What is needed:
In the email exchange about a MediaWiki installation error below, render this sentence in Spanish: "I thought it a rather strange error message for a permission problem several levels up!"

I was trying to set up a number of MediaWiki 1.4 sites. I'd written a bash script that duplicates the folder hierarchy and creates hard links to the files. I then remove LocalSettings.php, and run /wiki/config.
This worked for several websites, then refused to work on one. I kept getting the message: * Script URI path: /wiki Fatal error: Cannot redeclare class namespace in /Users/xxx/Sites/yyy/wiki/includes/Namespace.php on line 52
Now the "yyy" directory, in the directory of user "xxx", was symlinked into /Library/WebServer, which is the standard place on MacOS X. I went up and down that symlinked path, looking for permission problems, and found none.
But the problem wasn't in the symliked path! The home directory of user "xxx" had somehow gotten perms of "-rwxr-x--x" -- there was no read permission for others, which included the user "www" that Apache runs under! User "xxx" and I had the same group, so I was able to go into the directory with no problem.
I thought it a rather strange error message for a permission problem several levels up!
:::: Sex is hereditary. If your parents never had it, chances are you won’t either. -- Joseph Fischer :::: Jan Steinman http://www.Bytesmiths.com/Van
On Mon, 28 Mar 2005 19:57:28 -0800, Jan Steinman Jan@bytesmiths.com wrote:
I was trying to set up a number of MediaWiki 1.4 sites. I'd written a bash script that duplicates the folder hierarchy and creates hard links to the files. I then remove LocalSettings.php, and run /wiki/config.
This worked for several websites, then refused to work on one. I kept getting the message: * Script URI path: /wiki Fatal error: Cannot redeclare class namespace in /Users/xxx/Sites/yyy/wiki/includes/Namespace.php on line 52
Now the "yyy" directory, in the directory of user "xxx", was symlinked into /Library/WebServer, which is the standard place on MacOS X. I went up and down that symlinked path, looking for permission problems, and found none.
But the problem wasn't in the symliked path! The home directory of user "xxx" had somehow gotten perms of "-rwxr-x--x" -- there was no read permission for others, which included the user "www" that Apache runs under! User "xxx" and I had the same group, so I was able to go into the directory with no problem.
I thought it a rather strange error message for a permission problem several levels up!
This may address a class of similar errors reported by several users. See bug #1107 (http://bugzilla.wikipedia.org/show_bug.cgi?id=1107).
Could you post your solution at that bug? Or, with your permission, I will copy your original message there.
-- Rich Holton
en.wikipedia:User:Rholton
On 29 Mar 2005, at 05:55, Richard Holton wrote:
This may address a class of similar errors reported by several users. See bug #1107 (http://bugzilla.wikipedia.org/show_bug.cgi?id=1107).
Could you post your solution at that bug? Or, with your permission, I will copy your original message there.
Done! Although I consider it a work-around, rather than a fix. MediaWiki *should* install anywhere that Apache will work! There are many valid reasons for restricting access above, but poking a hole in the side.

Provided information:
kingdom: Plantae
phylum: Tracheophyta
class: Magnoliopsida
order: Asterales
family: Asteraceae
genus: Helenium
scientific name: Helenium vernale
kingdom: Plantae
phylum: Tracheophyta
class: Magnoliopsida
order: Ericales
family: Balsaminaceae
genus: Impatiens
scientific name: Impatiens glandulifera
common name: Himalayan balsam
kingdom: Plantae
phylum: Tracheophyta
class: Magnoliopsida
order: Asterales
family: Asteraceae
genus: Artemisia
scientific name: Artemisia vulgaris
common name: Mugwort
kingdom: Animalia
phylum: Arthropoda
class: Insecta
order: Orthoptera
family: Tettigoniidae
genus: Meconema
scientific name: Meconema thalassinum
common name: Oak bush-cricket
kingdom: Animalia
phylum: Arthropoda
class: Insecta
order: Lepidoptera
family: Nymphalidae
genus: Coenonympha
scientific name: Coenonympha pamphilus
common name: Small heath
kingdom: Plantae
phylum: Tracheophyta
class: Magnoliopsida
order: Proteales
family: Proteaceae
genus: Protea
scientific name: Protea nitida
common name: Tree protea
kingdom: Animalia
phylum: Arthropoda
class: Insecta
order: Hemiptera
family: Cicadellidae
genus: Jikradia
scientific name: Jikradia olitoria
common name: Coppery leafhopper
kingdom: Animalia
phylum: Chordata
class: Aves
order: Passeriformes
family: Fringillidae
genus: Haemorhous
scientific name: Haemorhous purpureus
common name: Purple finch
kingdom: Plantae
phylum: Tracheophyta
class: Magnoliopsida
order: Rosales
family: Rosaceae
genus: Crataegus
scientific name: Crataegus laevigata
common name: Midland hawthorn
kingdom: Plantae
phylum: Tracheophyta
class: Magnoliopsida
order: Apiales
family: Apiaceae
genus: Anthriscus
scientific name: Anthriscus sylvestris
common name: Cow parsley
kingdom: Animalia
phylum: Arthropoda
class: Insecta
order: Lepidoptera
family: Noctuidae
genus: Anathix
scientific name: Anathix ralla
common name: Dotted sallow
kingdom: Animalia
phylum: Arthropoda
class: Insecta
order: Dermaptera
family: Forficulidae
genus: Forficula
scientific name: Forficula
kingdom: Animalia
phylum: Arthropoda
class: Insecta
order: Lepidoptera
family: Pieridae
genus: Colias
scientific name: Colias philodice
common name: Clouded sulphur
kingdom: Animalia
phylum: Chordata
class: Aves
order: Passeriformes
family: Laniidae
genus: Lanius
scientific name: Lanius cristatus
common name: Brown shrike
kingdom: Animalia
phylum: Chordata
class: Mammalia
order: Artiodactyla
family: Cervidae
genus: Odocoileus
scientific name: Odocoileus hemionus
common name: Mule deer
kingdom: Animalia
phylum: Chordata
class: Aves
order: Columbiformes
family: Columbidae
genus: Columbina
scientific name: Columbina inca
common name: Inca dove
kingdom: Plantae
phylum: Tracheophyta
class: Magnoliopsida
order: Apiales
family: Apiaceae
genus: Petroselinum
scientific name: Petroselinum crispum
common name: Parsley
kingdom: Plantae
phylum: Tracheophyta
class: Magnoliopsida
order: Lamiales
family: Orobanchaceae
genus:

Result for this exercise:
¡Me pareció un mensaje de error bastante extraño para un problema de permisos varios niveles más arriba!